But what disturbed me was the image of myself after hours. After the beers. It’s hunched over and haunting. I. I can’t look at it for too much longer.

Even though I was still full from the large intake from a few hours prior, I insisted on Burger King. My boyfriend said, “Sarah, you know you’re going to be mad at yourself and me tomorrow morning, right?”

“ARGRHH BLURPP,” was the wolfish sound that slopped out of my mouth. Poor Sean had no choice but to give in to my urgent desires. The monster wanted to HAVE IT HER WAY NOW, MOTHERFUCKA.
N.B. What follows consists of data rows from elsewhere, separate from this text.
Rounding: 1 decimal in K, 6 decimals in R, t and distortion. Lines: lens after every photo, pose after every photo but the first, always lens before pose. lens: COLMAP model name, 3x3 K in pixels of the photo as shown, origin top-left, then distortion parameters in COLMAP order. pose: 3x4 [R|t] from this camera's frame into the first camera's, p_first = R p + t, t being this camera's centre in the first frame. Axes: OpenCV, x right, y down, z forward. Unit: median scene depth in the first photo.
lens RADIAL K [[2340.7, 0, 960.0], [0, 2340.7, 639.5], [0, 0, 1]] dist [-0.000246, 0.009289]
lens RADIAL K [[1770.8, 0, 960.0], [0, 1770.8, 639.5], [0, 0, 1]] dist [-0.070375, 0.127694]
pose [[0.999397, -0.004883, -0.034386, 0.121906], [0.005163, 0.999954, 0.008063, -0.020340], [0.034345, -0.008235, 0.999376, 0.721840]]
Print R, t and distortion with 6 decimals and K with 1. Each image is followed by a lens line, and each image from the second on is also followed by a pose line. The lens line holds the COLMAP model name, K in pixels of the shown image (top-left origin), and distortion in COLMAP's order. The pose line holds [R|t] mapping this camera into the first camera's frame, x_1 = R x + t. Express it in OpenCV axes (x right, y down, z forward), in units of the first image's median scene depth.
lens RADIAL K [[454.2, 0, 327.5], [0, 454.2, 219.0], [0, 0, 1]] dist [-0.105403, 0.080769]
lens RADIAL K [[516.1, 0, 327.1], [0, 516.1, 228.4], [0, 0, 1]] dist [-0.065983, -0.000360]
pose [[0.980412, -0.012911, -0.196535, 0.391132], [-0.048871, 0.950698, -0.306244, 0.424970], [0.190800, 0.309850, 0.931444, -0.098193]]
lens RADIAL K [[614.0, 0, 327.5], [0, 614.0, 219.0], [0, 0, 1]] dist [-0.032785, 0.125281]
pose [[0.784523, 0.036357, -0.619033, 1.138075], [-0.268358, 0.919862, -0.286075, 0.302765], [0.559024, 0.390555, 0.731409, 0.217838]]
I passed out in the passenger seat before we even made it to Burger King. I’m pretty sure I was snoring when Sean plopped the beautiful brown bag into my lap. Immediately the meaty aroma that BK pumps into the air on the constant awakened my senses. I asked for buffalo sauce so I could dunk my fries. I fingered fries in the darkness of Sean’s car, plunging them and covering them in sauce up to their very tips. For some reason Burger King’s fries aren’t as delicious as I remembered, but buffalo sauce can make dog poop taste good. I feel like everyone knows that.

Here’s the worst part: as soon as we got home, I put on my pajamas, opened up the fridge, and proceeded to eat the rest of our leftover lasagna lying dormant in the largest baking dish we own. I ate with a plastic frozen yogurt spoon. On the top of the pink spoon is a rosy-cheeked girl with an ice cream swirl of hair.

I woke up during the middle of the night with cold sweats. I was constipated and sad, so I picked up one of my library books. It was only a matter of time before the spicy food bitchslap reared its terrifying head. But I snuggled into my covers and slipped into my book’s character. This too shall pass, I told my quivering stomach.